This work addresses the substantial storage and serving overhead incurred by fine-tuning large language models with massive numbers of LoRA adapters by introducing the MindLab Toolkit (MinT), a hosting framework that shares a common base model while transmitting only lightweight LoRA adapters and managing their full lifecycle uniformly. Key innovations include support for catalogs of up to one million LoRA strategies, adapter compression to less than 1% of the base model size, decoupling of persistent storage from computational address spaces, and integration of tensor parallelism, GRPO-based concurrent multi-strategy training, batched MoE-LoRA loading, and cold-start-aware scheduling. Experiments demonstrate an 18.3× inference speedup on a 4B dense model and a 2.85× speedup on a 30B MoE model; a single engine can traverse 100,000 strategies, clusters support over a thousand concurrent requests, and MoE loading efficiency improves by 8.5–8.7×.

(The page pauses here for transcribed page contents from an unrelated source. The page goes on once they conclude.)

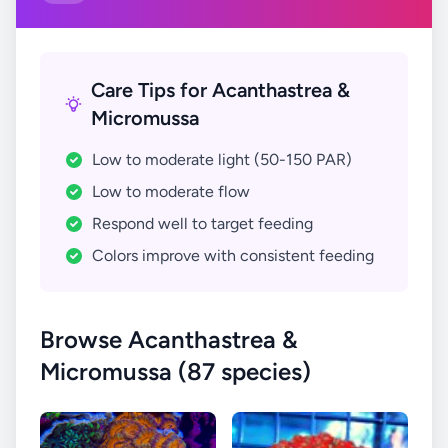
Care Tips for Acanthastrea &
Micromussa
Low to moderate light (50-150 PAR)
Low to moderate flow
Respond well to target feeding
Colors improve with consistent feeding
Browse Acanthastrea &
Micromussa (87 species)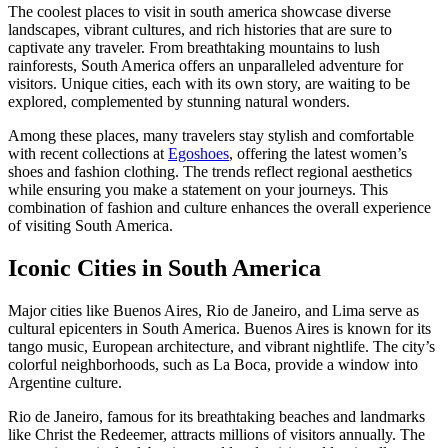
The coolest places to visit in south america showcase diverse
landscapes, vibrant cultures, and rich histories that are sure to
captivate any traveler. From breathtaking mountains to lush
rainforests, South America offers an unparalleled adventure for
visitors. Unique cities, each with its own story, are waiting to be
explored, complemented by stunning natural wonders.
Among these places, many travelers stay stylish and comfortable
with recent collections at
Egoshoes
, offering the latest women’s
shoes and fashion clothing. The trends reflect regional aesthetics
while ensuring you make a statement on your journeys. This
combination of fashion and culture enhances the overall experience
of visiting South America.
Iconic Cities in South America
Major cities like Buenos Aires, Rio de Janeiro, and Lima serve as
cultural epicenters in South America. Buenos Aires is known for its
tango music, European architecture, and vibrant nightlife. The city’s
colorful neighborhoods, such as La Boca, provide a window into
Argentine culture.
Rio de Janeiro, famous for its breathtaking beaches and landmarks
like Christ the Redeemer, attracts millions of visitors annually. The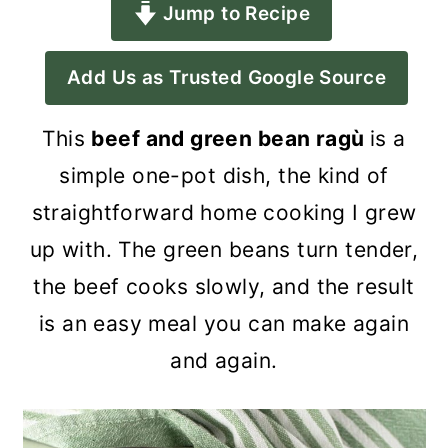
Jump to Recipe
a
c
a
r
o
r
Add Us as Trusted Google Source
y
n
y
n
t
s
This
beef and green bean ragù
is a
a
e
i
simple one-pot dish, the kind of
v
n
d
straightforward home cooking I grew
i
t
e
up with. The green beans turn tender,
g
b
the beef cooks slowly, and the result
a
a
is an easy meal you can make again
t
r
and again.
i
o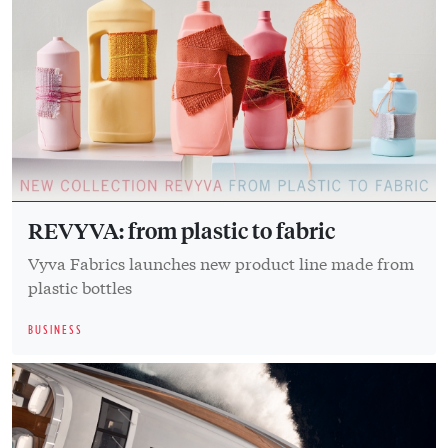
REVYVA: from plastic to fabric
Vyva Fabrics launches new product line made from
plastic bottles
BUSINESS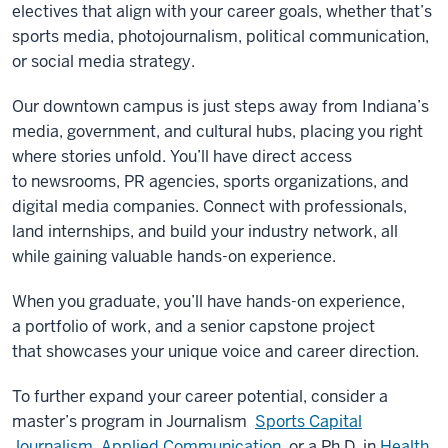
electives that align with your career goals, whether that’s
sports media, photojournalism, political communication,
or social media strategy.
Our downtown campus is just steps away from Indiana’s
media, government, and cultural hubs, placing you right
where stories unfold. You’ll have direct access
to newsrooms, PR agencies, sports organizations, and
digital media companies. Connect with professionals,
land internships, and build your industry network, all
while gaining valuable hands-on experience.
When you graduate, you’ll have hands-on experience,
a portfolio of work, and a senior capstone project
that showcases your unique voice and career direction.
To further expand your career potential, consider a
master’s program in Journalism
Sports Capital
Journalism
,
Applied Communication
, or a Ph.D. in
Health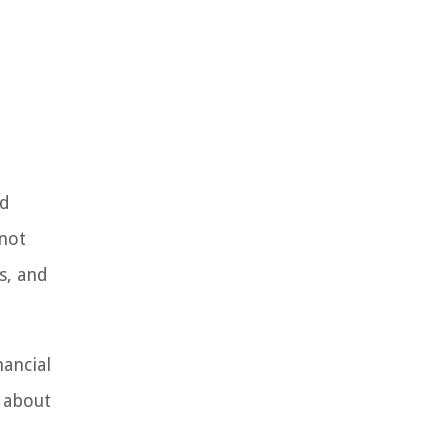
nd
 not
s, and
nancial
 about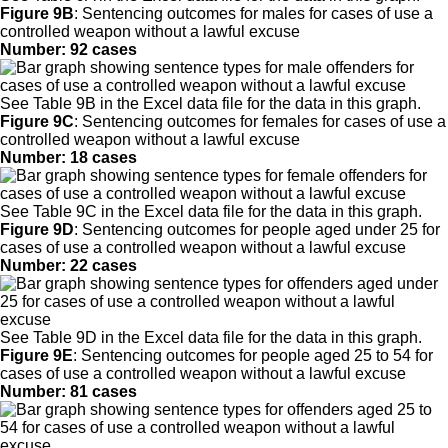
Figure 9B
:
Sentencing outcomes for males for cases of use a
controlled weapon without a lawful excuse
Number: 92 cases
See Table 9B in the Excel data file for the data in this graph.
Figure 9C
:
Sentencing outcomes for females for cases of use a
controlled weapon without a lawful excuse
Number: 18 cases
See Table 9C in the Excel data file for the data in this graph.
Figure 9D
:
Sentencing outcomes for people aged under 25 for
cases of use a controlled weapon without a lawful excuse
Number: 22 cases
See Table 9D in the Excel data file for the data in this graph.
Figure 9E
:
Sentencing outcomes for people aged 25 to 54 for
cases of use a controlled weapon without a lawful excuse
Number: 81 cases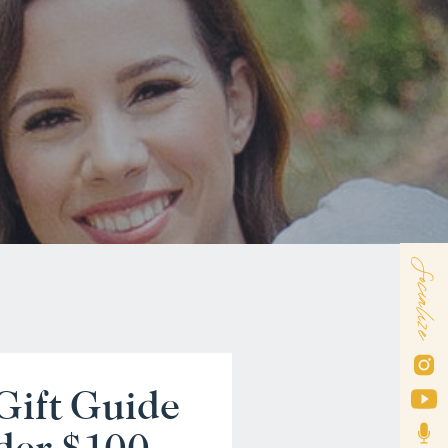
Socialize
Gift Guide
der $100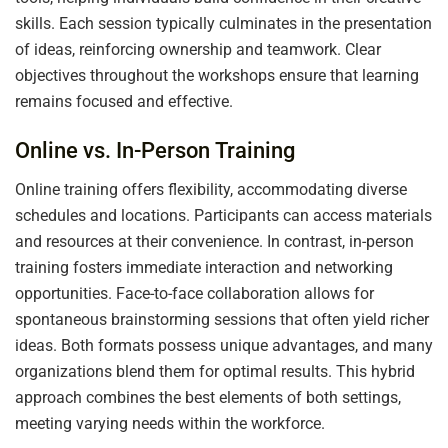
skills. Each session typically culminates in the presentation
of ideas, reinforcing ownership and teamwork. Clear
objectives throughout the workshops ensure that learning
remains focused and effective.
Online vs. In-Person Training
Online training offers flexibility, accommodating diverse
schedules and locations. Participants can access materials
and resources at their convenience. In contrast, in-person
training fosters immediate interaction and networking
opportunities. Face-to-face collaboration allows for
spontaneous brainstorming sessions that often yield richer
ideas. Both formats possess unique advantages, and many
organizations blend them for optimal results. This hybrid
approach combines the best elements of both settings,
meeting varying needs within the workforce.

We present MindLab Toolkit (MinT), a managed infrastructure system for Low-Rank Adaptation (LoRA) post-training and online serving. MinT targets a setting where many trained policies are produced over a small number of expensive base-model deployments. Instead of materializing each policy as a merged full checkpoint, MinT keeps the base model resident and moves exported LoRA adapter revisions through rollout, update, export, evaluation, serving, and rollback, hiding distributed training, serving, scheduling, and data movement behind a service interface. MinT scales this path along three axes. Scale Up extends LoRA RL to frontier-scale dense and MoE architectures, including MLA and DSA attention paths, with training and serving validated beyond 1T total parameters. Scale Down moves only the exported LoRA adapter, which can be under 1% of base-model size in rank-1 settings; adapter-only handoff reduces the measured step by 18.3x on a 4B dense model and 2.85x on a 30B MoE, while concurrent multi-policy GRPO shortens wall time by 1.77x and 1.45x without raising peak memory. Scale Out separates durable policy addressability from CPU/GPU working sets: a tensor-parallel deployment supports 10^6-scale addressable catalogs (measured single-engine sweeps through 100K) and thousand-adapter active waves at cluster scale, with cold loading treated as scheduled service work and packed MoE LoRA tensors improving live engine loading by 8.5-8.7x. MinT thus manages million-scale LoRA policy catalogs while training and serving selected adapter revisions over shared 1T-class base models.